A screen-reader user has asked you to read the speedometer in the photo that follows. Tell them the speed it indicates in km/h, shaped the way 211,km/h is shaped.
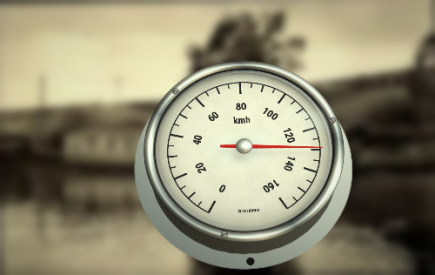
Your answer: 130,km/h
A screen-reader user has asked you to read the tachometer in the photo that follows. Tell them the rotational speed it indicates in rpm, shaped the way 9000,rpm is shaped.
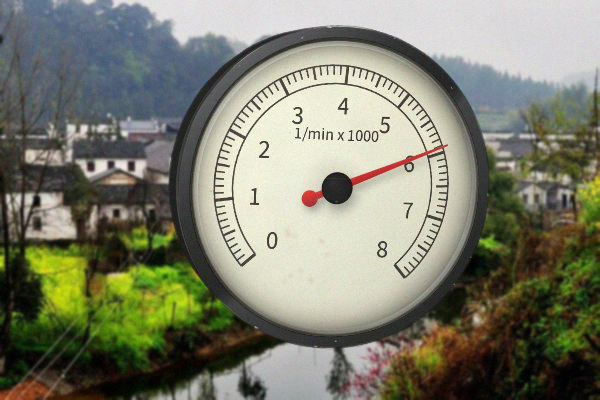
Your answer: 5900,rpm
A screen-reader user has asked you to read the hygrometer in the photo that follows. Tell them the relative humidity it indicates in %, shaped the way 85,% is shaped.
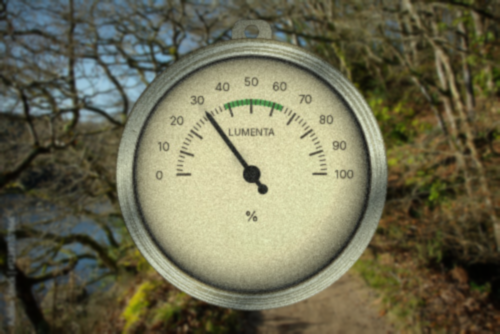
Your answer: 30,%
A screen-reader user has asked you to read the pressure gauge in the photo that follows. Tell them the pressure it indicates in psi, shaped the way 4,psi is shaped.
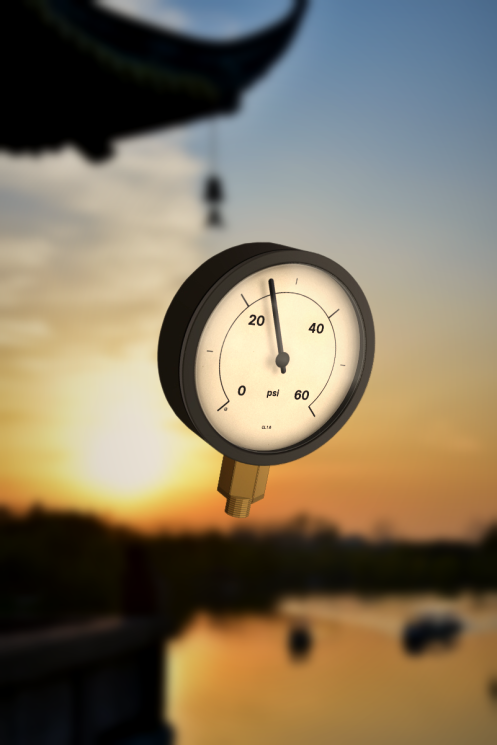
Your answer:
· · · · · · ·
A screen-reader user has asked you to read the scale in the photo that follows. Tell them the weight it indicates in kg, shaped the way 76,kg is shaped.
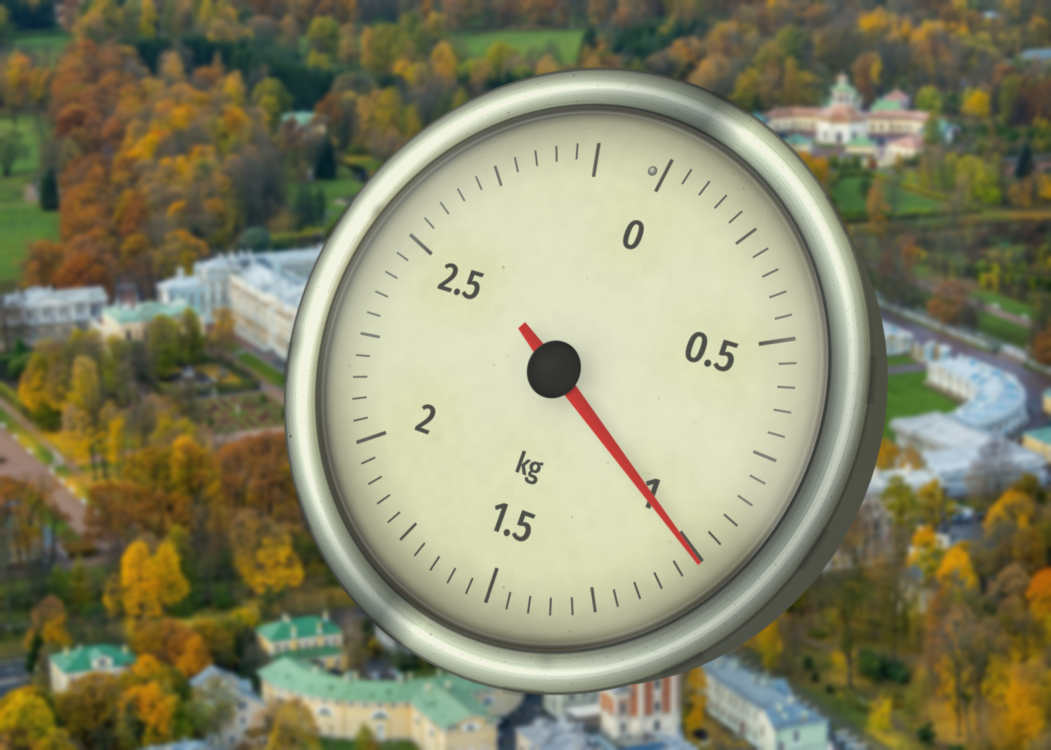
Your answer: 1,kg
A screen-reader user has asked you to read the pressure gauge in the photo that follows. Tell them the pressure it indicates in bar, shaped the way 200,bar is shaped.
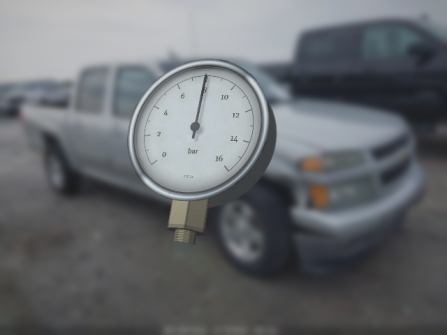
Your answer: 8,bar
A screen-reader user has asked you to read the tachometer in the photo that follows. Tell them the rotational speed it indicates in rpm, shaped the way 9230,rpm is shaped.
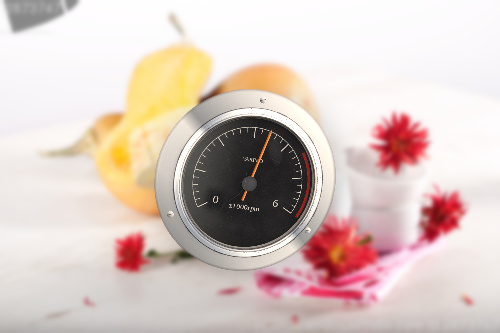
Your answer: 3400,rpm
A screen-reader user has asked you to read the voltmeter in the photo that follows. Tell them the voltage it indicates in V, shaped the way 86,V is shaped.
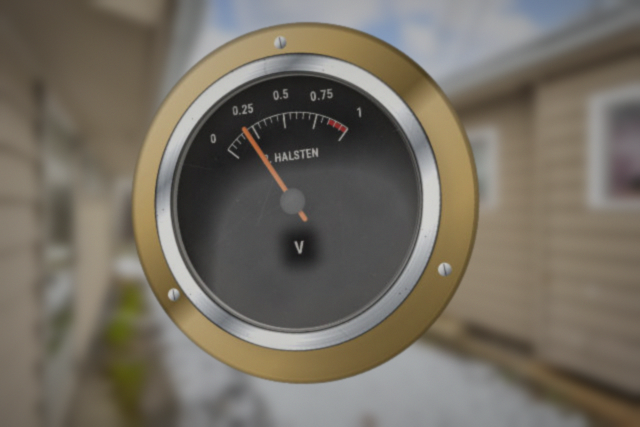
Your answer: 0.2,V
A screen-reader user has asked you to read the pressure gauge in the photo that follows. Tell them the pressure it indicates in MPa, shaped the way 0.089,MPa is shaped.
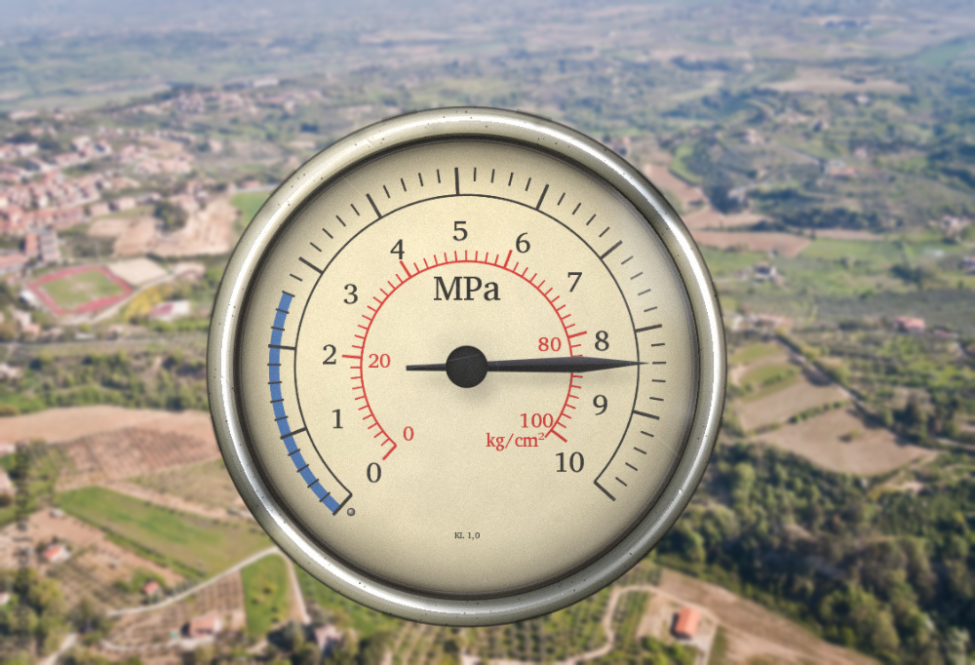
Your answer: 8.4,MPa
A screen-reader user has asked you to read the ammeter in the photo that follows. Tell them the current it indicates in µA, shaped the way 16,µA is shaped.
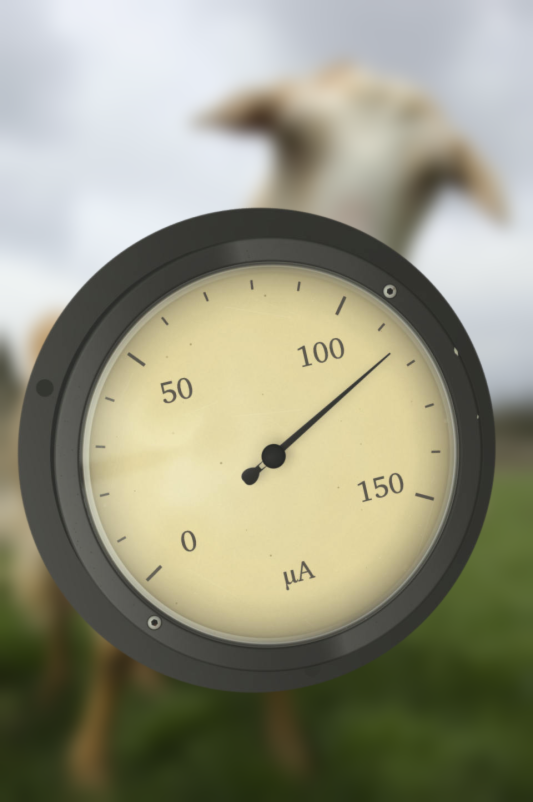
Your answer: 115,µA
· · · · · · ·
Your assignment: Copy the records starting at the line containing "0.089,MPa is shaped." and ending at the line containing "Your answer: 115,µA", both included, leaving the pictures out of your answer.

Exercise response:
A screen-reader user has asked you to read the pressure gauge in the photo that follows. Tell them the pressure it indicates in MPa, shaped the way 0.089,MPa is shaped.
Your answer: 8.4,MPa
A screen-reader user has asked you to read the ammeter in the photo that follows. Tell them the current it indicates in µA, shaped the way 16,µA is shaped.
Your answer: 115,µA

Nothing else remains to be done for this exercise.